Leaving the pictures aside, reproduce the data in full and word for word.

——

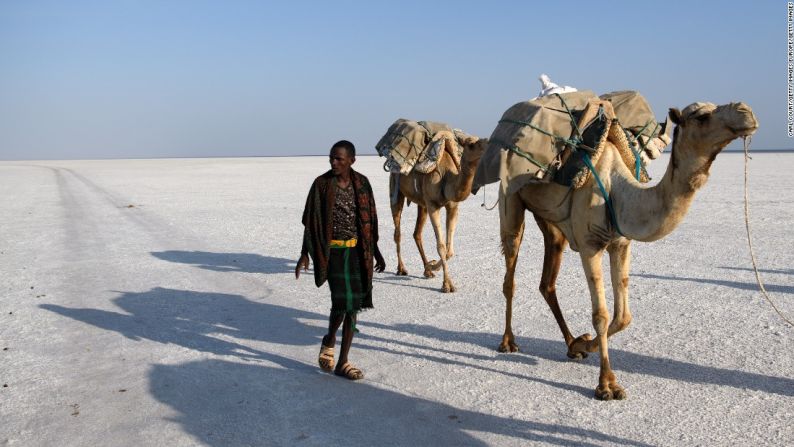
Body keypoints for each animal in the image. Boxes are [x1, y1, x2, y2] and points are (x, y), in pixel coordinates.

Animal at [390, 132, 488, 294]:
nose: (489, 145)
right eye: (471, 144)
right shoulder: (433, 205)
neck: (446, 177)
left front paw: (432, 266)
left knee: (417, 233)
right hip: (396, 188)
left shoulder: (452, 206)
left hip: (422, 203)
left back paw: (427, 270)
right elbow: (441, 246)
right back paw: (401, 269)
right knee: (397, 232)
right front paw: (447, 285)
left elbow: (449, 250)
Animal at [498, 102, 756, 402]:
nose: (746, 112)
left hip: (551, 221)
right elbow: (601, 315)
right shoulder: (590, 245)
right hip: (510, 198)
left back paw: (571, 343)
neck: (617, 189)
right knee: (510, 270)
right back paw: (508, 342)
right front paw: (607, 385)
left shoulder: (621, 243)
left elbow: (623, 317)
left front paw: (584, 345)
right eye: (702, 116)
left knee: (547, 282)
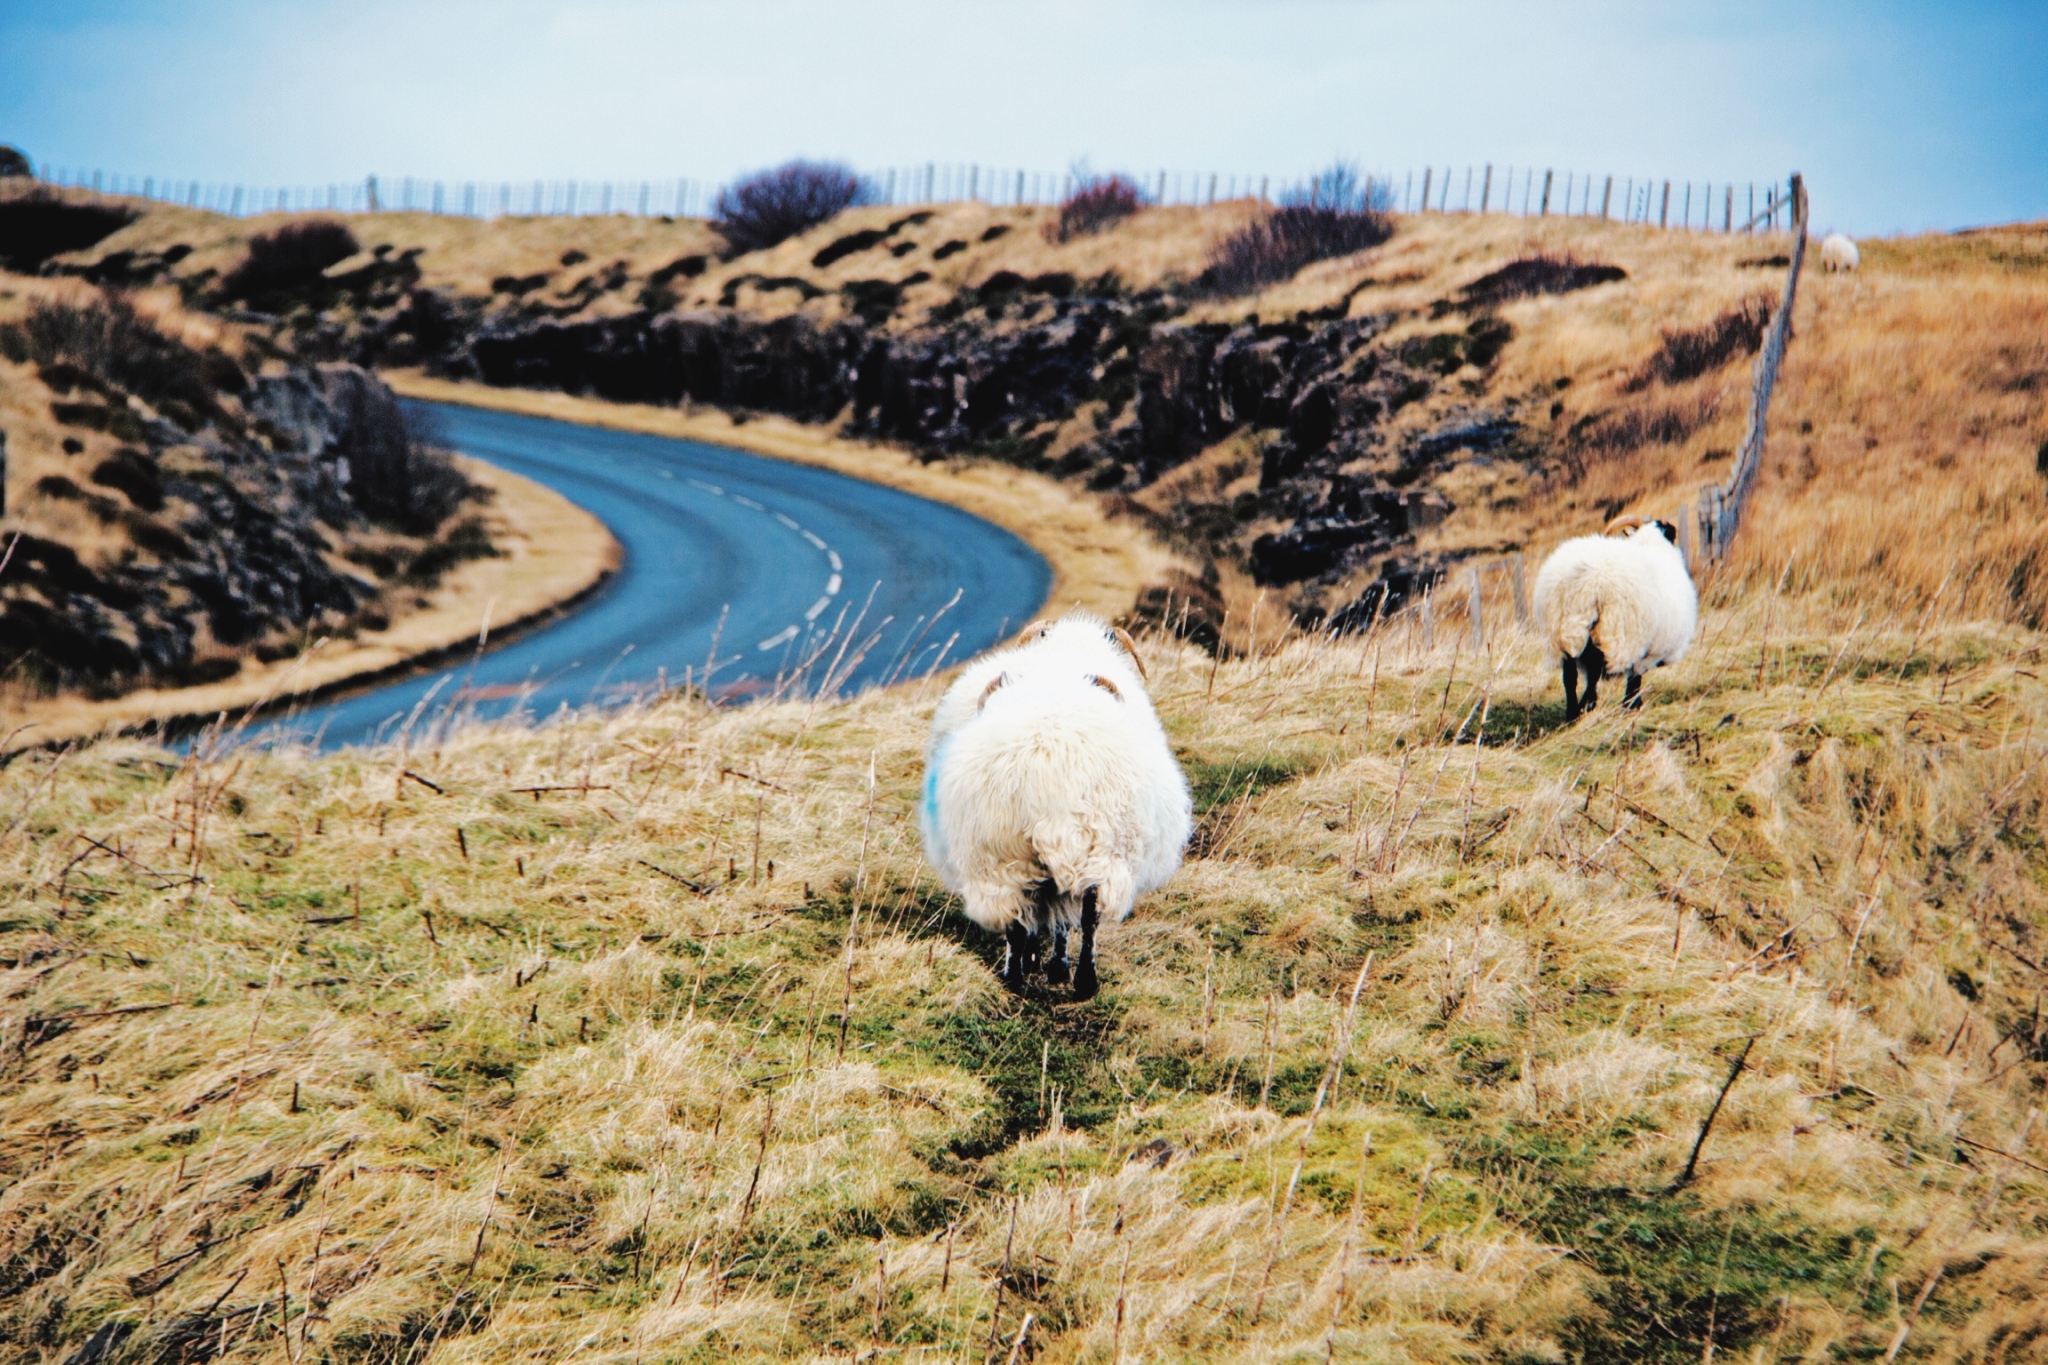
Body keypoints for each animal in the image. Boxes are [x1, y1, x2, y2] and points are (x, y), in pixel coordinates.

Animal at [921, 613, 1196, 998]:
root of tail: (1047, 764)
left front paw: (1041, 963)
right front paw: (1054, 966)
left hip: (1002, 853)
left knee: (1021, 915)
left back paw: (1018, 977)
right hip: (1097, 845)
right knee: (1086, 911)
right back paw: (1079, 980)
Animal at [1540, 515, 1695, 724]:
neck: (1652, 542)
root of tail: (1588, 582)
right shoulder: (1643, 647)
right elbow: (1635, 678)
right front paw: (1632, 706)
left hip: (1563, 633)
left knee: (1570, 676)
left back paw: (1573, 713)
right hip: (1614, 632)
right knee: (1595, 672)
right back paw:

——

● TASK RESPONSE:
Body keypoints for each animal in the image. Boxes are [x1, y1, x2, y2] and points are (x, y), in pixel coordinates.

Animal at [390, 132, 488, 294]:
nose: (489, 145)
right eye: (471, 144)
right shoulder: (433, 205)
neck: (446, 177)
left front paw: (432, 266)
left knee: (417, 233)
right hip: (396, 188)
left shoulder: (452, 206)
left hip: (422, 203)
left back paw: (427, 270)
right elbow: (441, 246)
right back paw: (401, 269)
right knee: (397, 232)
right front paw: (447, 285)
left elbow: (449, 250)
Animal at [498, 102, 756, 402]:
nose: (746, 112)
left hip: (551, 221)
right elbow: (601, 315)
right shoulder: (590, 245)
right hip: (510, 198)
left back paw: (571, 343)
neck: (617, 189)
right knee: (510, 270)
right back paw: (508, 342)
right front paw: (607, 385)
left shoulder: (621, 243)
left elbow: (623, 317)
left front paw: (584, 345)
right eye: (702, 116)
left knee: (547, 282)
Body keypoints for each animal in the image. Boxes are [x1, y1, x2, y2] and points are (x, y), in pixel coordinates.

Animal at [921, 613, 1196, 998]:
root of tail: (1047, 764)
left front paw: (1041, 963)
right front paw: (1054, 966)
left hip: (1002, 853)
left knee: (1021, 915)
left back paw: (1018, 977)
right hip: (1097, 845)
right knee: (1086, 911)
right back paw: (1079, 980)
Animal at [1540, 515, 1695, 724]:
neck: (1652, 542)
root of tail: (1588, 582)
right shoulder: (1643, 647)
right elbow: (1635, 678)
right front paw: (1632, 706)
left hip: (1563, 633)
left knee: (1570, 676)
left back paw: (1573, 713)
right hip: (1614, 632)
right knee: (1595, 672)
right back paw:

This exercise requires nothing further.